> [ABOUT THIS EXERCISE]:
Within the records below, reproduce without change the lines from the line that has "right elbow: (958, 727)" through the line that has "left shoulder: (900, 698)", and only those.

EXTRACTED MATERIAL Start Marker

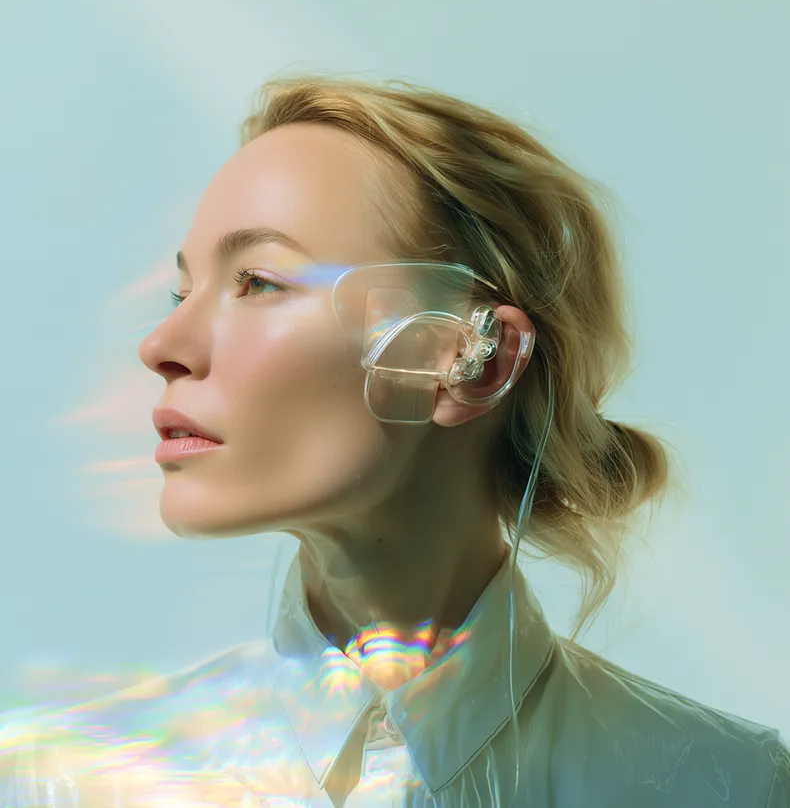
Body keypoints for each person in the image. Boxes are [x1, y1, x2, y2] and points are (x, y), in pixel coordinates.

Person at [1, 73, 788, 807]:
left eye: (260, 282)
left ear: (471, 359)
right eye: (184, 289)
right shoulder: (67, 777)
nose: (162, 344)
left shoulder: (727, 783)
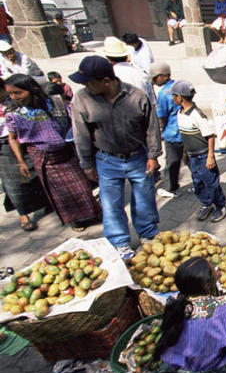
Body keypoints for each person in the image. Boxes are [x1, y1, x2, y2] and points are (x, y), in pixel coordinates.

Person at [69, 55, 162, 259]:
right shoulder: (82, 99)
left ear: (106, 81)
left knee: (145, 197)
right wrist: (87, 163)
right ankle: (120, 242)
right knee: (111, 204)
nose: (85, 86)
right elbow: (80, 134)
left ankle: (148, 234)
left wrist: (153, 155)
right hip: (106, 159)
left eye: (88, 82)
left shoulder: (136, 96)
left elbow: (151, 127)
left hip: (138, 157)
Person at [4, 74, 99, 231]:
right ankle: (74, 220)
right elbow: (13, 139)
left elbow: (74, 119)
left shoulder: (54, 103)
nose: (14, 97)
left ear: (32, 89)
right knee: (61, 193)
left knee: (81, 185)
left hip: (66, 152)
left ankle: (94, 213)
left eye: (18, 92)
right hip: (43, 157)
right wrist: (21, 162)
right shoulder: (14, 115)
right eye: (11, 94)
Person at [172, 80, 226, 223]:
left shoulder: (197, 115)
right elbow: (185, 136)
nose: (172, 99)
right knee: (198, 182)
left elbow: (210, 136)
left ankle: (221, 206)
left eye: (174, 96)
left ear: (180, 98)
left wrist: (210, 156)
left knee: (211, 182)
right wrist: (185, 154)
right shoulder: (180, 113)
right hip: (192, 156)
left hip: (203, 155)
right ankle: (206, 204)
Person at [0, 79, 47, 231]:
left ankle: (47, 203)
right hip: (4, 145)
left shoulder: (14, 98)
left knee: (37, 173)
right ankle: (23, 213)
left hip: (25, 138)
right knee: (13, 182)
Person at [151, 62, 183, 197]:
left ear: (163, 76)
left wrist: (161, 131)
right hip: (186, 130)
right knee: (190, 159)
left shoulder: (164, 94)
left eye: (154, 78)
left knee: (172, 161)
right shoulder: (180, 86)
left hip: (172, 132)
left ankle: (171, 187)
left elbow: (162, 116)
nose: (153, 81)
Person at [102, 36, 156, 107]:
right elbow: (152, 101)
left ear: (108, 58)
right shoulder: (141, 73)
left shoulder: (111, 77)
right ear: (127, 56)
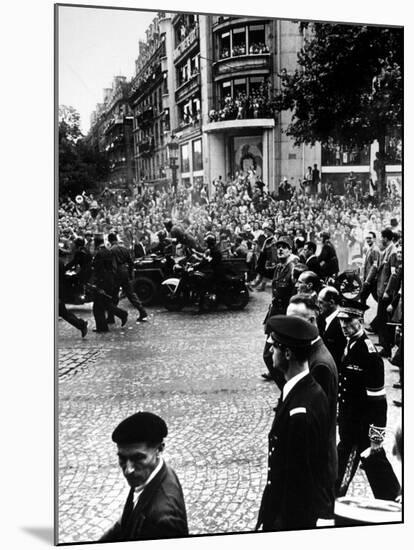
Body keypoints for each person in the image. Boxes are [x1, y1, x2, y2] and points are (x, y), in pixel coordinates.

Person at [256, 315, 330, 531]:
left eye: (274, 347)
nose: (270, 352)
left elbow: (298, 481)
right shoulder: (308, 391)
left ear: (287, 353)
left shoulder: (300, 412)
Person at [100, 411, 188, 542]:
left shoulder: (162, 520)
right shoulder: (152, 474)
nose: (128, 470)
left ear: (159, 449)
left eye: (138, 458)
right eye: (122, 458)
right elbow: (124, 522)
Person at [336, 299, 388, 498]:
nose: (344, 326)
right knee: (377, 467)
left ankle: (332, 506)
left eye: (349, 322)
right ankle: (392, 498)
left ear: (360, 320)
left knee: (341, 476)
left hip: (359, 430)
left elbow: (378, 402)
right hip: (349, 424)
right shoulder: (350, 345)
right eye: (342, 321)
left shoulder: (369, 355)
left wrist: (376, 440)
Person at [261, 236, 297, 380]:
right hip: (275, 315)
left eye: (284, 247)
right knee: (270, 355)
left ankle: (284, 386)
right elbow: (260, 269)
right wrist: (264, 250)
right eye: (278, 247)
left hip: (285, 318)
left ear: (290, 251)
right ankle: (282, 381)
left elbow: (296, 296)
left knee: (271, 355)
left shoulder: (293, 268)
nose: (280, 249)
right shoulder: (278, 268)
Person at [107, 233, 148, 324]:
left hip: (117, 273)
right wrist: (130, 274)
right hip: (125, 272)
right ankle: (142, 312)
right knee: (131, 294)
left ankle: (111, 317)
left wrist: (112, 277)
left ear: (109, 240)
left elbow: (113, 266)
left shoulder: (111, 250)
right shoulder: (124, 248)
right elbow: (131, 263)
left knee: (113, 295)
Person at [91, 235, 128, 333]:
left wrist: (96, 283)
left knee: (98, 307)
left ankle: (102, 327)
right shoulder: (109, 252)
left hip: (102, 281)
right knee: (106, 303)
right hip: (110, 281)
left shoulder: (99, 253)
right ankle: (121, 314)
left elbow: (97, 269)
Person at [375, 228, 398, 357]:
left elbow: (393, 276)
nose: (380, 240)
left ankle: (386, 348)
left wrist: (387, 291)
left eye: (381, 237)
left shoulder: (393, 252)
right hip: (382, 290)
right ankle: (384, 344)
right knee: (381, 319)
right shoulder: (388, 251)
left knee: (383, 320)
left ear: (386, 238)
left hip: (386, 293)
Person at [58, 250, 88, 337]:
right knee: (63, 312)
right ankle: (81, 325)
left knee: (63, 312)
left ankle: (81, 325)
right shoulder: (59, 262)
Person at [317, 286, 346, 369]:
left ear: (331, 303)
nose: (318, 305)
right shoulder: (321, 318)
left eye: (321, 302)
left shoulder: (342, 323)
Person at [360, 231, 380, 306]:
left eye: (370, 238)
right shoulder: (369, 249)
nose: (368, 240)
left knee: (363, 296)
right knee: (374, 297)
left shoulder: (375, 250)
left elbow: (375, 266)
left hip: (372, 280)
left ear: (374, 239)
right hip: (370, 280)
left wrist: (367, 280)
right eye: (367, 238)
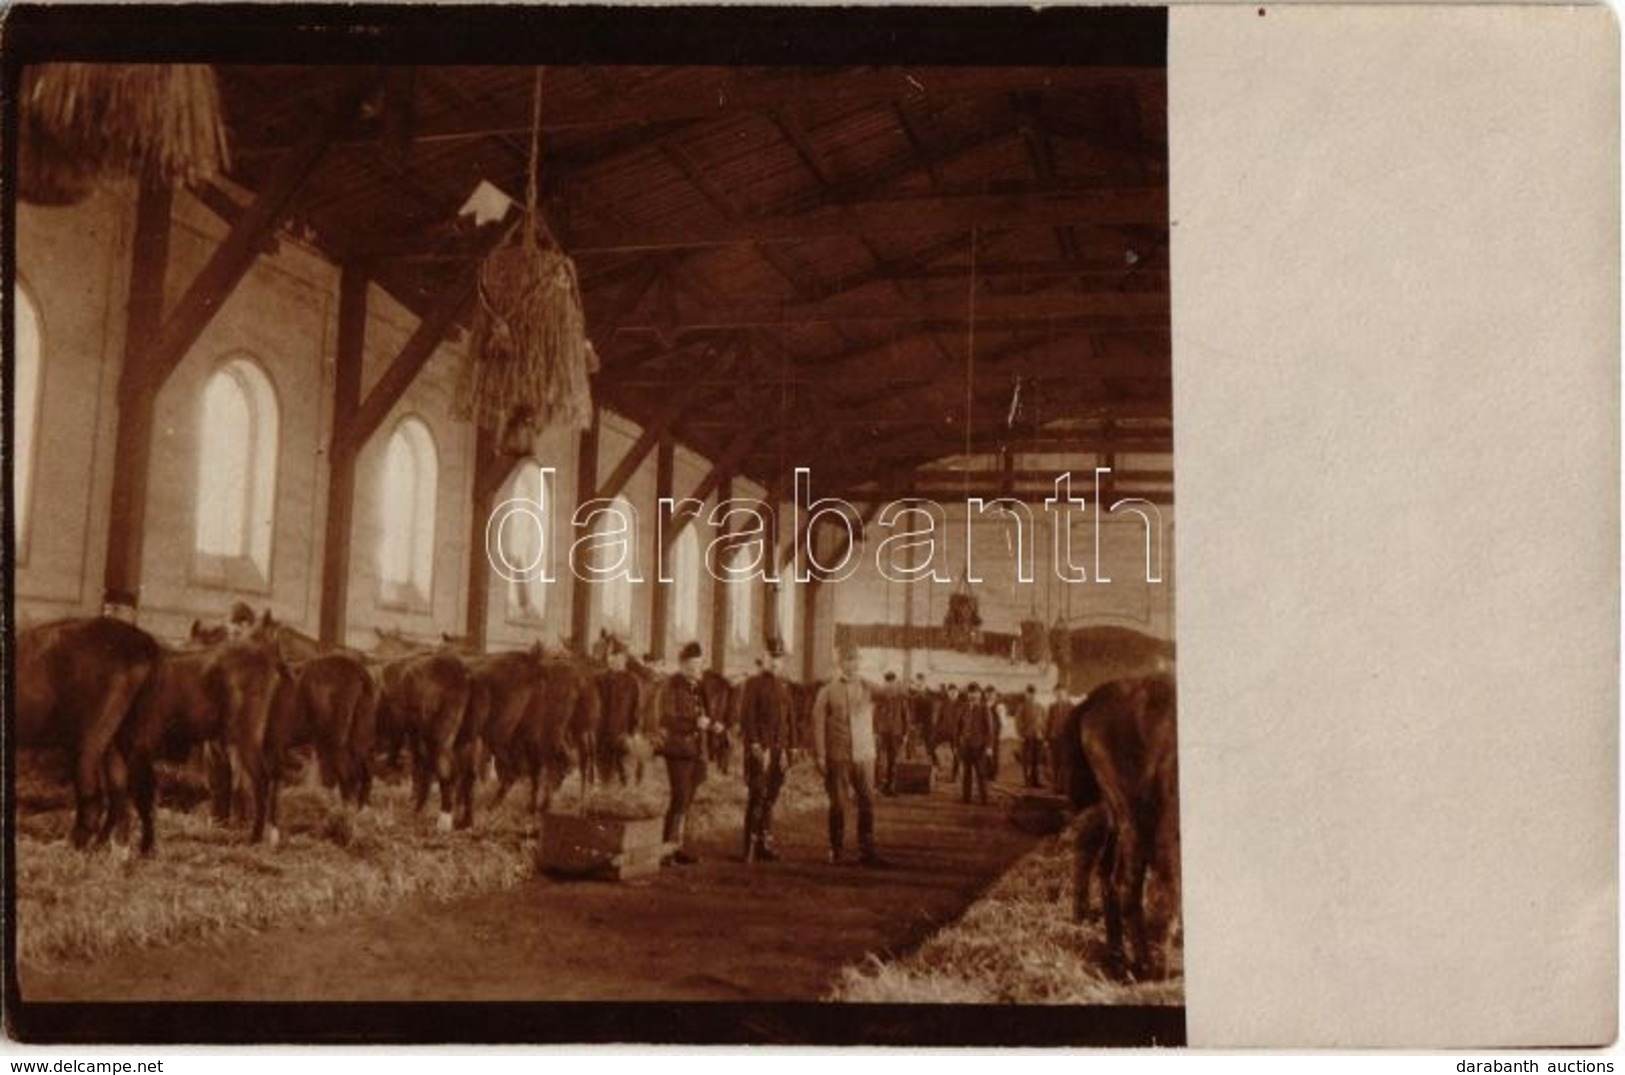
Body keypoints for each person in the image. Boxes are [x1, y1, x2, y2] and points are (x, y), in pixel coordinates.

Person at [811, 644, 884, 866]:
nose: (852, 665)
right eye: (847, 660)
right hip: (839, 756)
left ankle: (866, 849)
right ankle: (836, 848)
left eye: (855, 660)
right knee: (839, 803)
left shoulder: (868, 687)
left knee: (868, 801)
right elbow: (817, 724)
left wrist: (870, 681)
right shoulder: (827, 691)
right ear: (840, 663)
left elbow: (890, 692)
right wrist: (821, 756)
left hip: (864, 755)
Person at [738, 638, 794, 862]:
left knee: (771, 796)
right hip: (761, 750)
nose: (776, 662)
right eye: (772, 657)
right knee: (757, 796)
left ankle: (764, 843)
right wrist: (753, 744)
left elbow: (790, 720)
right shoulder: (753, 684)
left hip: (779, 750)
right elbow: (746, 717)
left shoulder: (783, 687)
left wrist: (792, 748)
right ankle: (749, 846)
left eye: (779, 658)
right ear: (765, 657)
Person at [657, 641, 712, 866]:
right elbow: (666, 719)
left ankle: (678, 847)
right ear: (682, 664)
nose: (696, 668)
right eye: (691, 665)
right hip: (679, 751)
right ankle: (666, 850)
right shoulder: (672, 686)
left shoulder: (696, 686)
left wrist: (711, 724)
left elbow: (703, 715)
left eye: (698, 664)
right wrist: (694, 723)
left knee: (687, 799)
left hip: (696, 751)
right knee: (679, 798)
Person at [595, 638, 641, 787]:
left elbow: (636, 709)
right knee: (603, 774)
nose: (613, 660)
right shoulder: (600, 679)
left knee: (625, 775)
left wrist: (633, 733)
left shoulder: (632, 681)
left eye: (617, 656)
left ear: (625, 659)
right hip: (601, 735)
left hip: (623, 735)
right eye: (610, 656)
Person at [957, 683, 998, 805]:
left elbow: (990, 730)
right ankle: (966, 798)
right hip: (966, 746)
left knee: (981, 773)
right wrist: (957, 743)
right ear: (968, 694)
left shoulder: (984, 708)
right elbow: (958, 727)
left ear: (980, 694)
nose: (973, 695)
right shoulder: (964, 708)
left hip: (980, 747)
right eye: (970, 692)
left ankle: (984, 799)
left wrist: (989, 747)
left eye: (975, 692)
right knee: (967, 773)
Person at [874, 671, 907, 795]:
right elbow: (875, 715)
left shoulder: (900, 698)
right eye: (887, 683)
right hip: (882, 733)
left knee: (893, 760)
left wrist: (905, 734)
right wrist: (875, 732)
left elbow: (905, 716)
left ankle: (890, 787)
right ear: (885, 683)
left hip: (895, 733)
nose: (889, 686)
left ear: (895, 682)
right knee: (880, 760)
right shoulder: (880, 698)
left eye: (891, 683)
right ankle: (879, 786)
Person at [1046, 685, 1075, 793]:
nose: (1059, 695)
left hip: (1065, 740)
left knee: (1065, 763)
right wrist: (1047, 739)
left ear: (1066, 693)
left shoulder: (1071, 707)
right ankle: (1056, 787)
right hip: (1054, 739)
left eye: (1061, 693)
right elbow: (1048, 723)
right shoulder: (1052, 707)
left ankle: (1064, 787)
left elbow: (1073, 725)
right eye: (1057, 693)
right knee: (1055, 763)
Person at [1017, 684, 1047, 788]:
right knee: (1028, 760)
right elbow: (1018, 722)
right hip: (1027, 737)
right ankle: (1028, 781)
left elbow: (1044, 722)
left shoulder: (1040, 707)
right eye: (1029, 693)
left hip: (1038, 737)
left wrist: (1042, 733)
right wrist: (1021, 735)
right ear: (1026, 694)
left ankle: (1036, 781)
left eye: (1033, 693)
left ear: (1035, 694)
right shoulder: (1022, 707)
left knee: (1037, 760)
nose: (1031, 695)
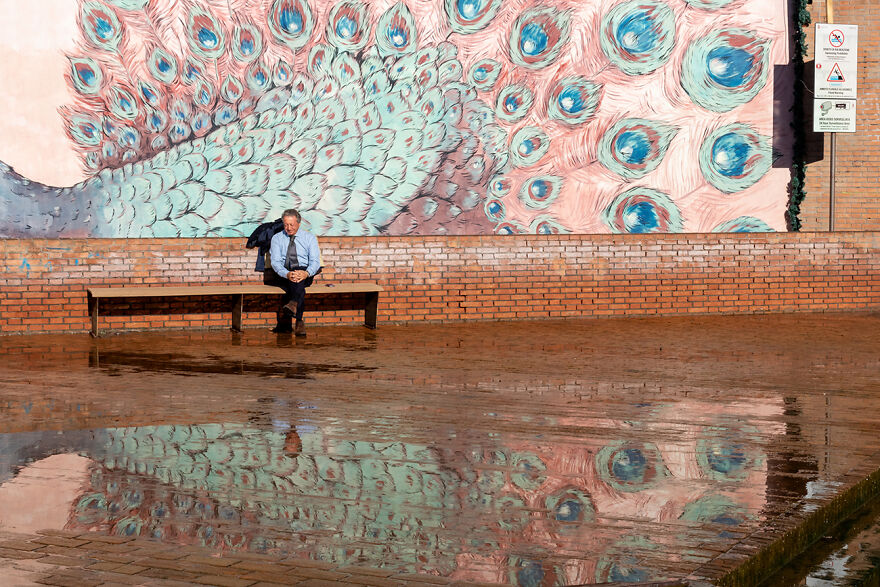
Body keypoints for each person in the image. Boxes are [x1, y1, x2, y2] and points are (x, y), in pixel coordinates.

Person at [267, 209, 321, 336]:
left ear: (299, 223)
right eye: (286, 224)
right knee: (297, 283)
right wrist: (286, 274)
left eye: (292, 225)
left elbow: (315, 261)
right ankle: (299, 321)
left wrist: (306, 273)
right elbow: (275, 262)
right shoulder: (277, 238)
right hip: (284, 273)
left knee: (298, 278)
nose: (289, 228)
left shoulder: (309, 238)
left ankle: (292, 306)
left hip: (305, 273)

EXTRACTED MATERIAL End Marker

> [ANSWER AREA]:
right elbow: (958, 727)
left ear: (980, 694)
nose: (973, 695)
right shoulder: (964, 708)
left hip: (980, 747)
right eye: (970, 692)
left ankle: (984, 799)
left wrist: (989, 747)
left eye: (975, 692)
right knee: (967, 773)
Person at [874, 671, 907, 795]:
right elbow: (875, 715)
left shoulder: (900, 698)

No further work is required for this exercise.